Lo que comenzó como una manifestación pacífica en solidaridad con Palestina terminó en una tarde de caos, golpes y fuego cruzado de acusaciones políticas en Medellín. La jornada del martes 7 de octubre, que reunió a cientos de personas en distintas ciudades del país, tuvo su punto más tenso en la avenida El Poblado, donde se registraron disturbios, destrozos y una escena que encendió las redes sociales: la aparición del concejal Andrés “el Gury” Rodríguez con un bate en la mano.
El video del cabildante, ampliamente difundido, lo muestra caminando con el bate e increpando a manifestantes cerca del centro comercial Oviedo, donde se ubica un restaurante McDonald’s. Aunque no se observa un enfrentamiento físico, su actitud fue interpretada por muchos como una provocación y posible incitación a la violencia.
Rodríguez, miembro del partido Centro Democrático y uno de los más fervientes defensores del alcalde Federico Gutiérrez, defendió su actuar en redes sociales:
“Estaban atacando el McDonald’s lleno de niños. ¿Uno los enfrenta para defender a los niños y el ‘paraco’ es uno? Hágame el favor. Vandalizaron todos los locales y se ponen a llorar”.
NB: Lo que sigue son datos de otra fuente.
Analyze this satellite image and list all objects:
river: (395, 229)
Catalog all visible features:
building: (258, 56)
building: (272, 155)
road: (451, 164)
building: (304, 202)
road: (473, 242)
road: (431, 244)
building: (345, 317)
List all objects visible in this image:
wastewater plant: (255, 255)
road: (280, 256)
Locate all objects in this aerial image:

Horas antes, el concejal ya había advertido en su cuenta de X que saldría a “defender la ciudad” de quienes, según él, “buscan destruirla”.
De acuerdo con la Secretaría de Seguridad de Medellín, la movilización transcurría en calma hasta que un grupo de encapuchados arremetió contra locales comerciales y mobiliario urbano, lo que provocó la reacción de la Policía y gestores de convivencia.
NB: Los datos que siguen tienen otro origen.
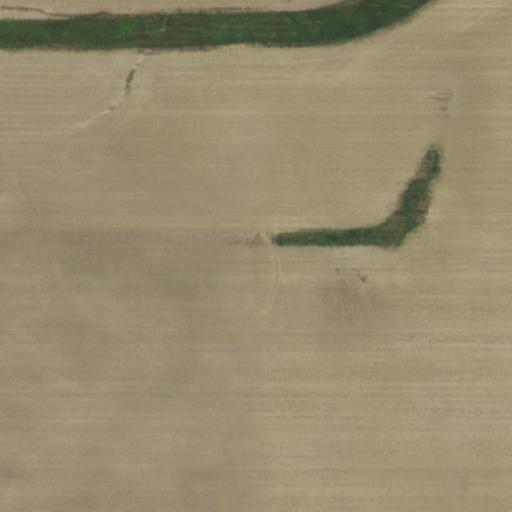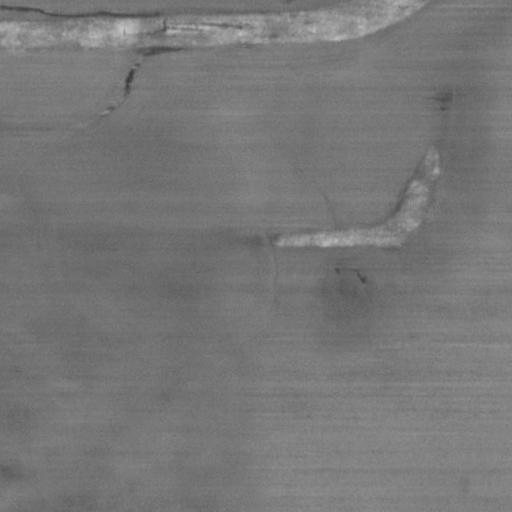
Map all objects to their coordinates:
crop: (256, 256)
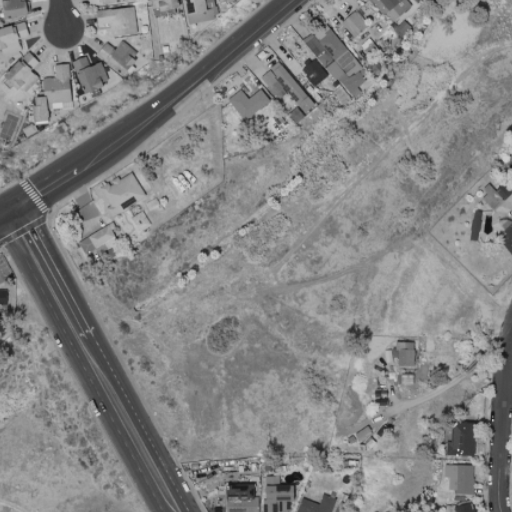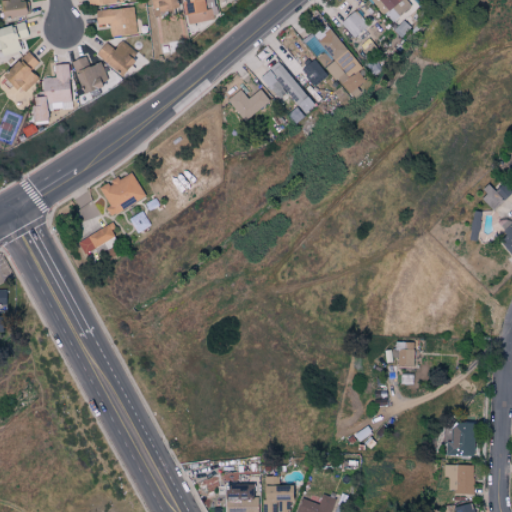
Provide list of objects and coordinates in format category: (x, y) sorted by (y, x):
building: (101, 1)
building: (162, 6)
building: (391, 7)
building: (11, 8)
building: (198, 10)
road: (66, 15)
building: (116, 20)
building: (352, 23)
building: (11, 37)
building: (116, 55)
building: (340, 60)
building: (21, 72)
building: (88, 73)
building: (283, 84)
road: (191, 88)
building: (52, 93)
building: (247, 102)
building: (510, 163)
road: (40, 184)
building: (120, 192)
building: (494, 195)
traffic signals: (6, 205)
road: (3, 206)
building: (95, 238)
building: (506, 239)
building: (2, 296)
building: (403, 353)
road: (89, 358)
building: (405, 378)
road: (506, 429)
building: (460, 439)
building: (458, 478)
building: (275, 495)
building: (239, 498)
building: (315, 505)
building: (464, 508)
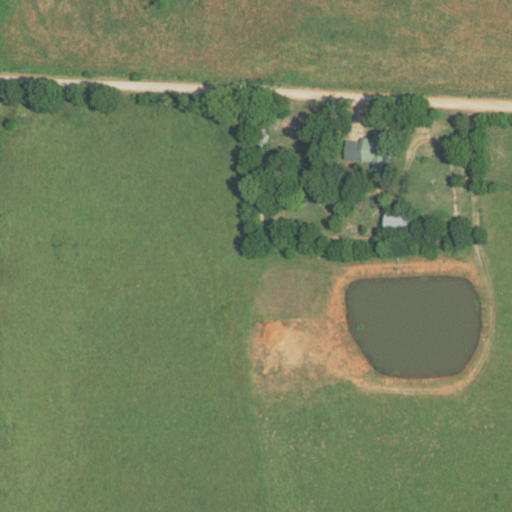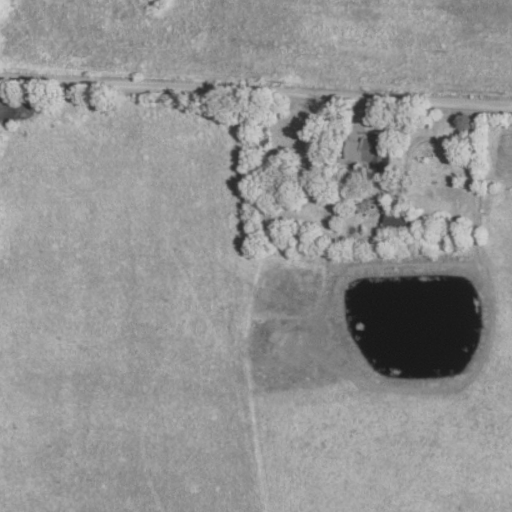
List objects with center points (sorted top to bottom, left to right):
road: (256, 86)
building: (375, 150)
road: (475, 169)
building: (403, 220)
“Esto no es protesta, es vandalismo. Generan terror y cometen delitos. Quieren incendiar a Colombia y Medellín no lo va a permitir”.
No obstante, videos publicados en redes sociales muestran a presuntos funcionarios de la Secretaría de Seguridad golpeando a una persona tendida en el suelo, lo que ha desatado una tormenta política y cuestionamientos sobre el uso excesivo de la fuerza.
La presencia del concejal Rodríguez con un bate polarizó la opinión pública. Mientras sus simpatizantes lo aplaudieron por “salir a proteger la ciudad”, sus detractores lo señalaron como ejemplo de la “bravura sin control” que hoy domina el discurso político local.
El Ministerio del Interior anunció que investigará las actuaciones tanto de la Policía como de los gestores de convivencia, mientras que la Alcaldía de Medellín insistió en que “no permitirá que las protestas se conviertan en escenarios de violencia”.
El video del concejal Rodríguez —bate en mano, rostro enardecido y gritos en plena vía pública— ya circula como símbolo del tenso clima político y social que vive el país: un país donde la frontera entre la autoridad y la furia ciudadana parece desdibujarse con cada nueva protesta.